- **Material for this exercise**:
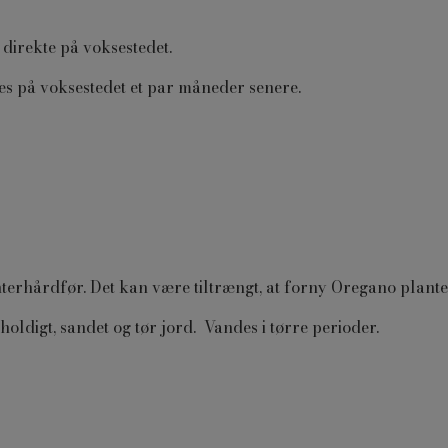
 direkte på voksestedet.
tes på voksestedet et par måneder senere.
terhårdfør. Det kan være tiltrængt, at forny Oregano planter
ldigt, sandet og tør jord. Vandes i tørre perioder.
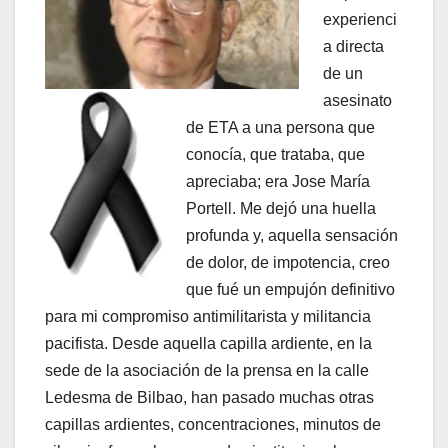
experienci
a directa
de un
asesinato
de ETA a una persona que
conocí­a, que trataba, que
apreciaba; era Jose Marí­a
Portell. Me dejó una huella
profunda y, aquella sensación
de dolor, de impotencia, creo
que fué un empujón definitivo
para mi compromiso antimilitarista y militancia
pacifista. Desde aquella capilla ardiente, en la
sede de la asociación de la prensa en la calle
Ledesma de Bilbao, han pasado muchas otras
capillas ardientes, concentraciones, minutos de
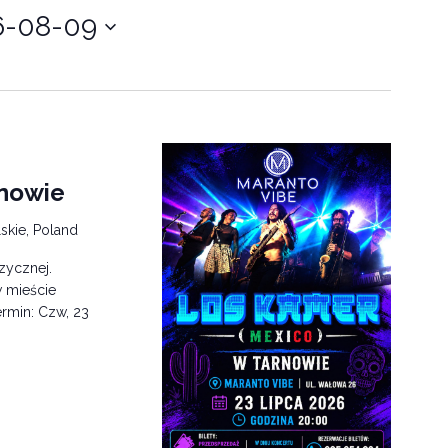
6-08-09
rnowie
skie, Poland
zycznej.
 mieście
ermin: Czw, 23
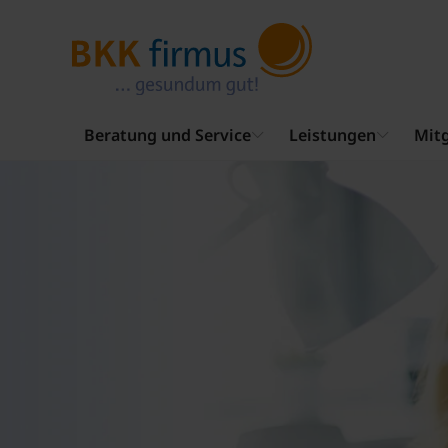
Beratung und Service
Leistungen
Mitg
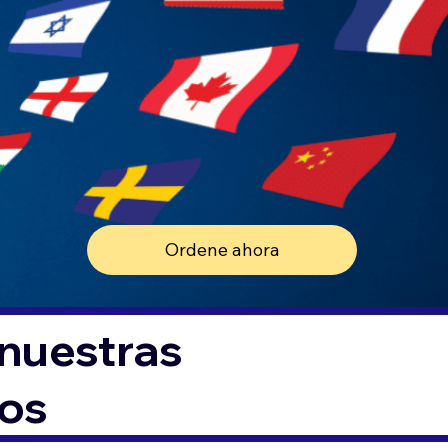
Ordene ahora
 nuestras
tos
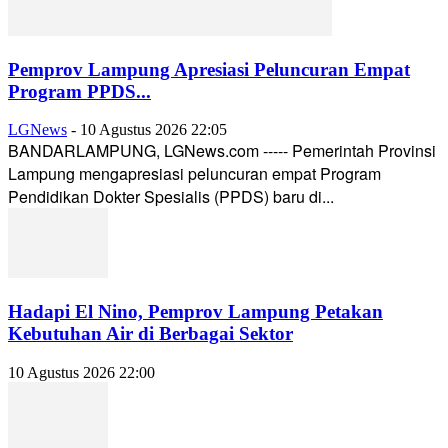
Pemprov Lampung Apresiasi Peluncuran Empat
Program PPDS...
LGNews
-
10 Agustus 2026 22:05
BANDARLAMPUNG, LGNews.com ----- Pemerintah Provinsi
Lampung mengapresiasi peluncuran empat Program
Pendidikan Dokter Spesialis (PPDS) baru di...
Hadapi El Nino, Pemprov Lampung Petakan
Kebutuhan Air di Berbagai Sektor
10 Agustus 2026 22:00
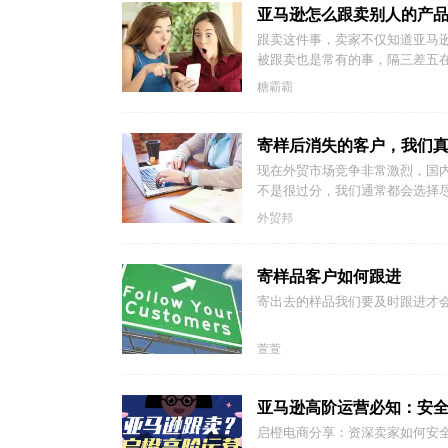
亚马逊怎么跟卖别人的产品
跟卖这件事，卖家不仅知道亚马
被跟卖也是常有的事，隔三差五在
糖霸霸
寄样后消失的客户，我们
现在外贸市场竞争非常激烈，国
不是很过分，我们通常都会选择尽
外贸邦
寄样品客户如何跟进
寄出去的样品我们要及时跟进才
萱萱
亚马逊高阶运营必知：安
启橙电商分享：资深卖家如何安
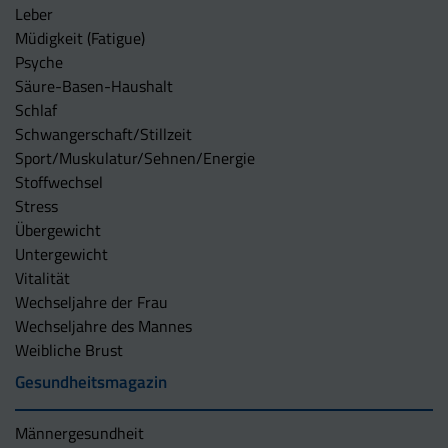
Leber
Müdigkeit (Fatigue)
Psyche
Säure-Basen-Haushalt
Schlaf
Schwangerschaft/Stillzeit
Sport/Muskulatur/Sehnen/Energie
Stoffwechsel
Stress
Übergewicht
Untergewicht
Vitalität
Wechseljahre der Frau
Wechseljahre des Mannes
Weibliche Brust
Gesundheitsmagazin
Männergesundheit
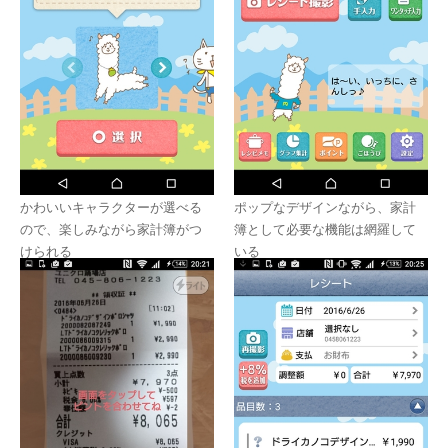
かわいいキャラクターが選べる
ポップなデザインながら、家計
ので、楽しみながら家計簿がつ
簿として必要な機能は網羅して
けられる
いる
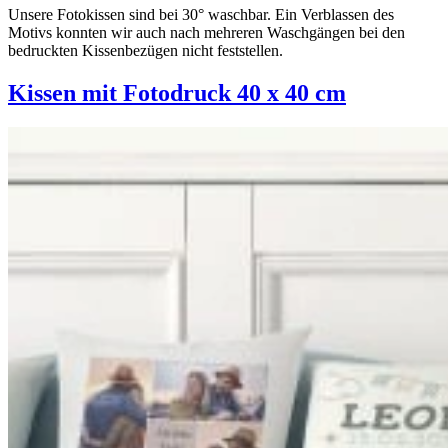
Unsere Fotokissen sind bei 30° waschbar. Ein Verblassen des
Motivs konnten wir auch nach mehreren Waschgängen bei den
bedruckten Kissenbezügen nicht feststellen.
Kissen mit Fotodruck 40 x 40 cm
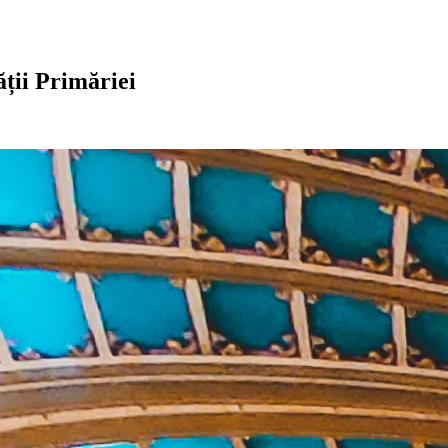
ății Primăriei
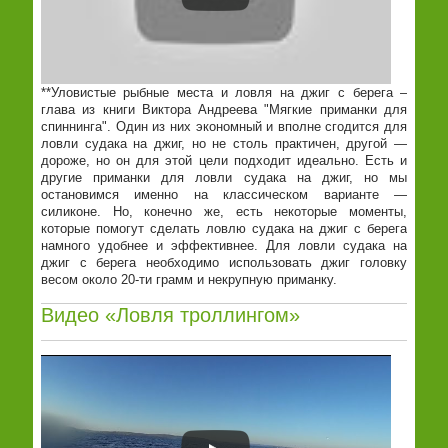
**Уловистые рыбные места и ловля на джиг с берега –
глава из книги Виктора Андреева "Мягкие приманки для
спиннинга". Один из них экономный и вполне сгодится для
ловли судака на джиг, но не столь практичен, другой —
дороже, но он для этой цели подходит идеально. Есть и
другие приманки для ловли судака на джиг, но мы
остановимся именно на классическом варианте —
силиконе. Но, конечно же, есть некоторые моменты,
которые помогут сделать ловлю судака на джиг с берега
намного удобнее и эффективнее. Для ловли судака на
джиг с берега необходимо использовать джиг головку
весом около 20-ти грамм и некрупную приманку.
Видео «Ловля троллингом»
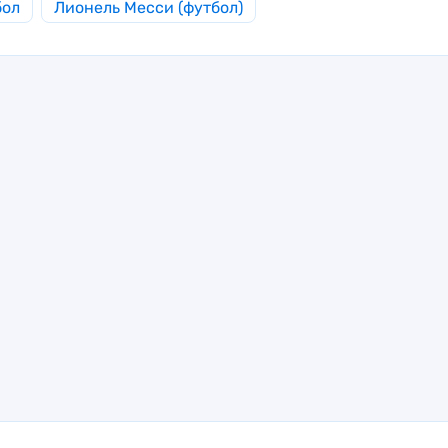
бол
Лионель Месси (футбол)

- **Task details**:
Can you rewrite every line of text in the listing above as a JSON list of strings, one string per line, with blank lines dropped and the pictures left out?

- **Answer to the exercise**:
[
  " direkte på voksestedet.",
  "tes på voksestedet et par måneder senere.",
  "terhårdfør. Det kan være tiltrængt, at forny Oregano planter",
  "ldigt, sandet og tør jord. Vandes i tørre perioder.",
  "experienci",
  "a directa",
  "de un",
  "asesinato",
  "de ETA a una persona que",
  "conocí­a, que trataba, que",
  "apreciaba; era Jose Marí­a",
  "Portell. Me dejó una huella",
  "profunda y, aquella sensación",
  "de dolor, de impotencia, creo",
  "que fué un empujón definitivo",
  "para mi compromiso antimilitarista y militancia",
  "pacifista. Desde aquella capilla ardiente, en la",
  "sede de la asociación de la prensa en la calle",
  "Ledesma de Bilbao, han pasado muchas otras",
  "capillas ardientes, concentraciones, minutos de",
  "6-08-09",
  "rnowie",
  "skie, Poland",
  "zycznej.",
  " mieście",
  "ermin: Czw, 23",
  "Beratung und Service",
  "Leistungen",
  "Mitg",
  "Ordene ahora",
  " nuestras",
  "tos",
  "Pemprov Lampung Apresiasi Peluncuran Empat",
  "Program PPDS...",
  "LGNews",
  "-",
  "10 Agustus 2026 22:05",
  "BANDARLAMPUNG, LGNews.com ----- Pemerintah Provinsi",
  "Lampung mengapresiasi peluncuran empat Program",
  "Pendidikan Dokter Spesialis (PPDS) baru di...",
  "Hadapi El Nino, Pemprov Lampung Petakan",
  "Kebutuhan Air di Berbagai Sektor",
  "10 Agustus 2026 22:00",
  "亚马逊怎么跟卖别人的产品",
  "跟卖这件事，卖家不仅知道亚马",
  "被跟卖也是常有的事，隔三差五在",
  "糖霸霸",
  "寄样后消失的客户，我们",
  "现在外贸市场竞争非常激烈，国",
  "不是很过分，我们通常都会选择尽",
  "外贸邦",
  "寄样品客户如何跟进",
  "寄出去的样品我们要及时跟进才",
  "萱萱",
  "亚马逊高阶运营必知：安",
  "启橙电商分享：资深卖家如何安",
  "Leber",
  "Müdigkeit (Fatigue)",
  "Psyche",
  "Säure-Basen-Haushalt",
  "Schlaf",
  "Schwangerschaft/Stillzeit",
  "Sport/Muskulatur/Sehnen/Energie",
  "Stoffwechsel",
  "Stress",
  "Übergewicht",
  "Untergewicht",
  "Vitalität",
  "Wechseljahre der Frau",
  "Wechseljahre des Mannes",
  "Weibliche Brust",
  "Gesundheitsmagazin",
  "Männergesundheit",
  "かわいいキャラクターが選べる",
  "ポップなデザインながら、家計",
  "ので、楽しみながら家計簿がつ",
  "簿として必要な機能は網羅して",
  "けられる",
  "いる",
  "Unsere Fotokissen sind bei 30° waschbar. Ein Verblassen des",
  "Motivs konnten wir auch nach mehreren Waschgängen bei den",
  "bedruckten Kissenbezügen nicht feststellen.",
  "Kissen mit Fotodruck 40 x 40 cm",
  "ății Primăriei",
  "**Уловистые рыбные места и ловля на джиг с берега –",
  "глава из книги Виктора Андреева \"Мягкие приманки для",
  "спиннинга\". Один из них экономный и вполне сгодится для",
  "ловли судака на джиг, но не столь практичен, другой —",
  "дороже, но он для этой цели подходит идеально. Есть и",
  "другие приманки для ловли судака на джиг, но мы",
  "остановимся именно на классическом варианте —",
  "силиконе. Но, конечно же, есть некоторые моменты,",
  "которые помогут сделать ловлю судака на джиг с берега",
  "намного удобнее и эффективнее. Для ловли судака на",
  "джиг с берега необходимо использовать джиг головку",
  "весом около 20-ти грамм и некрупную приманку.",
  "Видео «Ловля троллингом»",
  "бол",
  "Лионель Месси (футбол)"
]